George David Clark

Yestermorrow

Hallelujah, it’s nobody’s birthday!

Nobody’s wedding and nobody’s wake!

For once the glib calendar’s dumb.

These brave hours have sloughed off their date.

 

No unions are striking, no voters are polled,

though if anything dawn has come early.

While the coffee is yet to be ground,

our displeasures dissolve prematurely.

 

We’re a people with bleachers to get to,

outlets to enter, entrees to eat,

but this morning it’s clear to anyone:

nothing’s planned and there’s nowhere to be.

 

If the wind at the backs of our minds is persuasive,

still, each destination feels wrong.

We wander outside in pajamas

to stand at the edge of our lawns.

 

Hallelujah, that here on mortality’s turf

the daily’s been soundly defeated!

The diaries are shredded inside us.

The dockets have balked and retreated.

 

Any vows we have made to each other

melt away in our mouths like confections

and at once they’re replaced by the knowledge

that at last we’re immune to deception.

 

The day picks up its skirts with its eyes closed,

eventful, though nothing will count.

I hear fireworks rebound one street over.

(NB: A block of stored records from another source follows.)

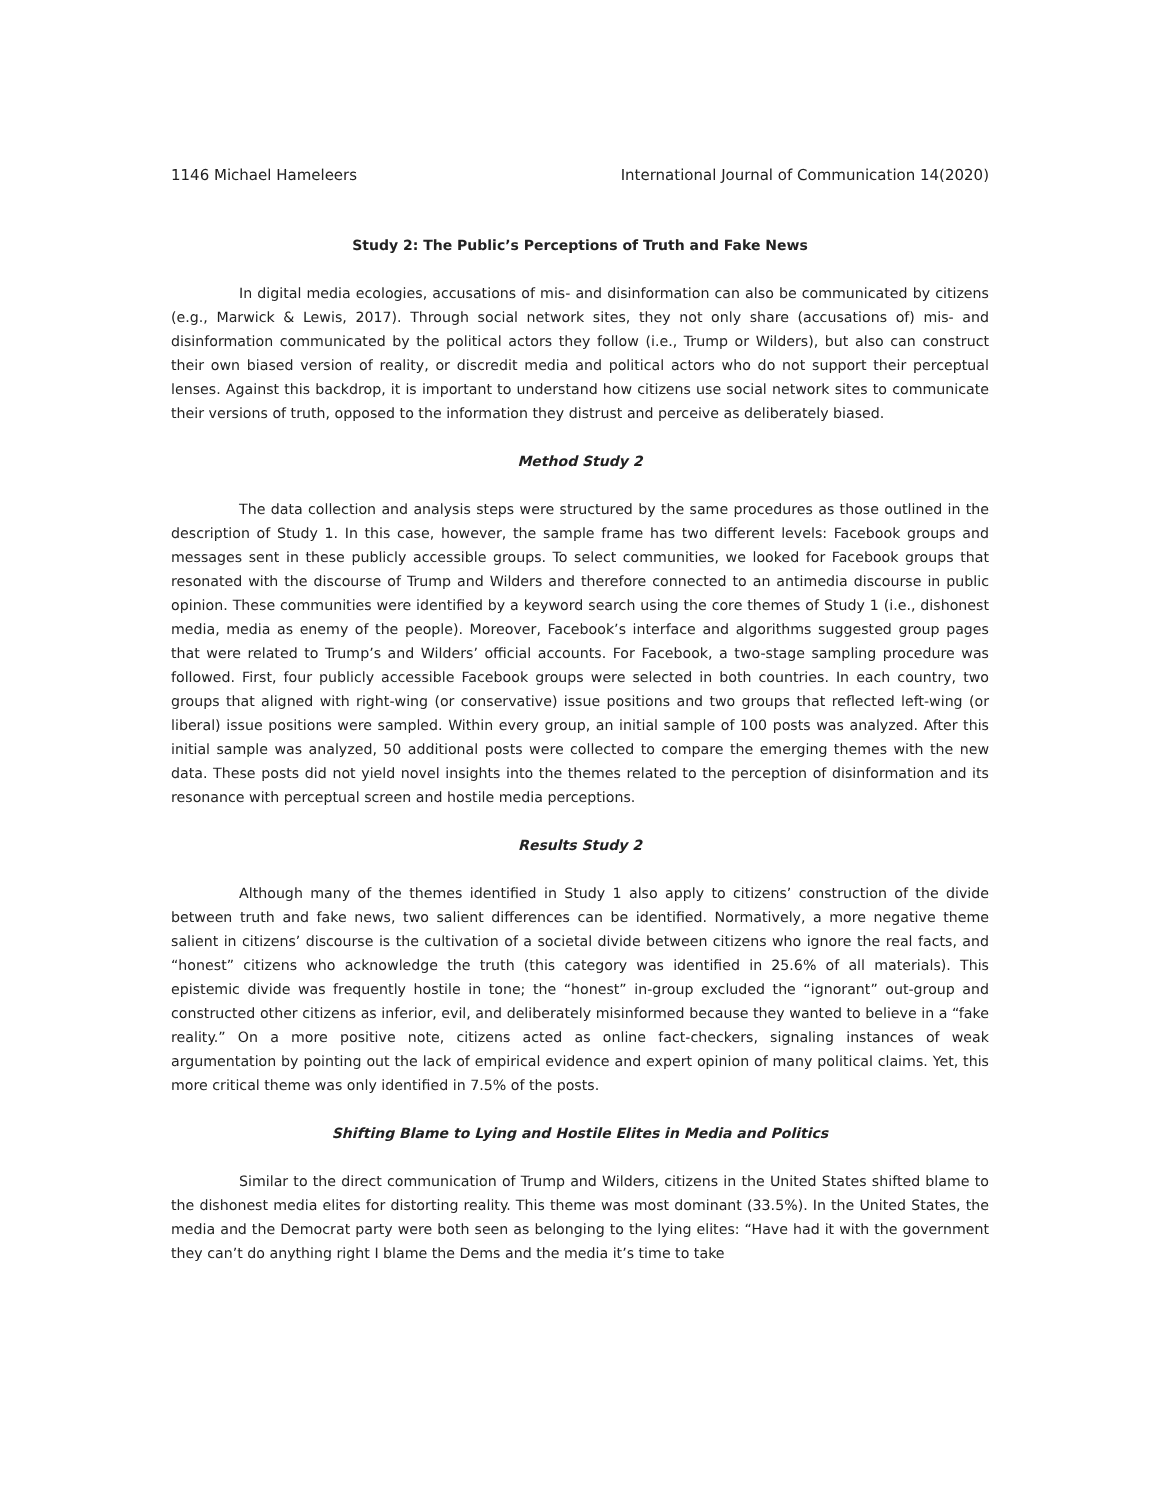1146 Michael Hameleers International Journal of Communication 14(2020)
Study 2: The Public’s Perceptions of Truth and Fake News
In digital media ecologies, accusations of mis- and disinformation can also be communicated by citizens (e.g., Marwick & Lewis, 2017). Through social network sites, they not only share (accusations of) mis- and disinformation communicated by the political actors they follow (i.e., Trump or Wilders), but also can construct their own biased version of reality, or discredit media and political actors who do not support their perceptual lenses. Against this backdrop, it is important to understand how citizens use social network sites to communicate their versions of truth, opposed to the information they distrust and perceive as deliberately biased.
Method Study 2
The data collection and analysis steps were structured by the same procedures as those outlined in the description of Study 1. In this case, however, the sample frame has two different levels: Facebook groups and messages sent in these publicly accessible groups. To select communities, we looked for Facebook groups that resonated with the discourse of Trump and Wilders and therefore connected to an antimedia discourse in public opinion. These communities were identified by a keyword search using the core themes of Study 1 (i.e., dishonest media, media as enemy of the people). Moreover, Facebook’s interface and algorithms suggested group pages that were related to Trump’s and Wilders’ official accounts. For Facebook, a two-stage sampling procedure was followed. First, four publicly accessible Facebook groups were selected in both countries. In each country, two groups that aligned with right-wing (or conservative) issue positions and two groups that reflected left-wing (or liberal) issue positions were sampled. Within every group, an initial sample of 100 posts was analyzed. After this initial sample was analyzed, 50 additional posts were collected to compare the emerging themes with the new data. These posts did not yield novel insights into the themes related to the perception of disinformation and its resonance with perceptual screen and hostile media perceptions.
Results Study 2
Although many of the themes identified in Study 1 also apply to citizens’ construction of the divide between truth and fake news, two salient differences can be identified. Normatively, a more negative theme salient in citizens’ discourse is the cultivation of a societal divide between citizens who ignore the real facts, and “honest” citizens who acknowledge the truth (this category was identified in 25.6% of all materials). This epistemic divide was frequently hostile in tone; the “honest” in-group excluded the “ignorant” out-group and constructed other citizens as inferior, evil, and deliberately misinformed because they wanted to believe in a “fake reality.” On a more positive note, citizens acted as online fact-checkers, signaling instances of weak argumentation by pointing out the lack of empirical evidence and expert opinion of many political claims. Yet, this more critical theme was only identified in 7.5% of the posts.
Shifting Blame to Lying and Hostile Elites in Media and Politics
Similar to the direct communication of Trump and Wilders, citizens in the United States shifted blame to the dishonest media elites for distorting reality. This theme was most dominant (33.5%). In the United States, the media and the Democrat party were both seen as belonging to the lying elites: “Have had it with the government they can’t do anything right I blame the Dems and the media it’s time to take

The de Whitts, in their front yard, make out.

 

As local balloonists are coasting their baskets

to rest in the neighborhood park

our children eject from the tire swings

and slowly tear heaven apart.

 

Even when dusk sizzles through the azaleas

the day feels unwilling to end.

Stars flicker back out in the cypress.

The moon seems inclined to descend.

 

Hallelujah, the networks have cancelled the news

with no scandals, invasions, or earthquakes!

What’s next we’ll discover in time,

when eternity turns into Thursday.

 

 


“Yestermorrow” first appeared in Poetry Northwest, vol. 12, no. 1, 2017.